However, as Saugatuck notes, most IT budget is already committed to keeping the lights on. Not only is most of the budget placed toward legacy, so, too, is most of the time and attention. In other words, for most IT organisations, cloud computing competes with the weight of legacy for management bandwidth, prioritization and money. That's a huge problem.
Eventually, of course, legacy systems will be retired. Someday IT organisations will run all of their applications in cloud environments. (In fact, when that someday arrives, we won't speak of cloud computing at all. It will be the de facto deployment environment, and no one gives attention to environmental factors that are assumed to be universal. It will just be the infrastructure environment, with no special name.)
Cloud Is Coming Quickly, Too
The question is, how long will it take for the 80 percent of spend associated with legacy systems to drop to only 10 percent or even 5 percent? As I noted in my review of The Second Machine Age, the transition from steam to electric factory power took nearly 40 years and was only fully realized when a new generation of factory designers and managers replaced those raised on steam power.
We see evidence of why these transitions take so long in the way IT organizations have responded to cloud computing. They doubt cloud security. They insistent that they can run cloud environments cheaper than public providers. They assert that most applications don't require cloud characteristics such as elasticity and large scalability.

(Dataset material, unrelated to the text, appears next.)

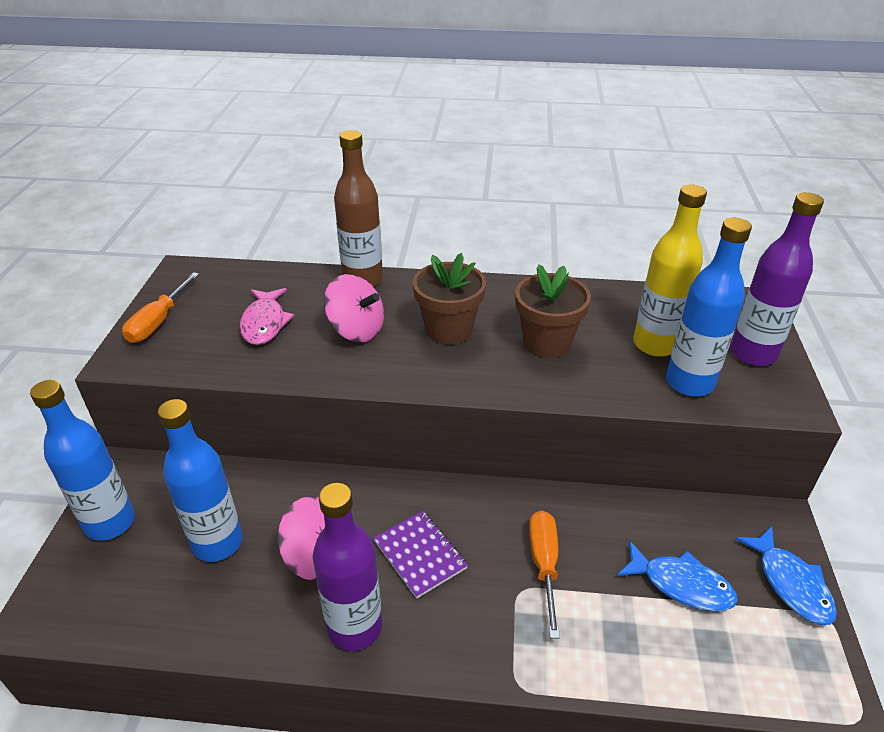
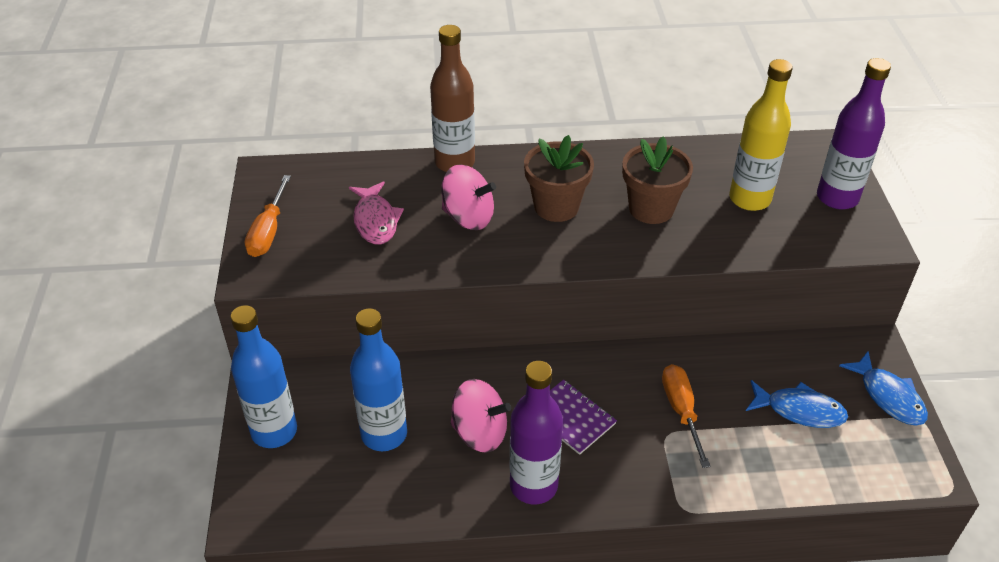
camera: 10 degrees left, 5 degrees up
blue bottle [666,218,752,397] -> none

IT organisations won't have 40 years to retire legacy environments in favor of cloud computing and thereby free up sufficient budget to meet increased demand. The demand for new applications is going to be so overwhelming, and the allure of bypassing IT in favor of public cloud computing so powerful, that IT organizations will need to be much more aggressive in retiring old applications and infrastructure. Otherwise, they're going to be like the Maytag repairman, left alone and undisturbed, tending to a devalued cost center.
There's evidence of this. Business units embrace cloud computing much more rapidly than IT organisations burdened by the sunk costs of inflexible legacy systems and hindered by sluggish processes better suited to traditional infrastructure timescales. Frustrated by these factors, business units bypass IT and setting out by themselves. All the warnings about lack of governance, provider security and VM sprawl are ignored in the rush to respond to business opportunity.
The choice is stark: Figure out a way to provide value or be relegated to a devalued cost center, discarded in favor of more responsive alternatives.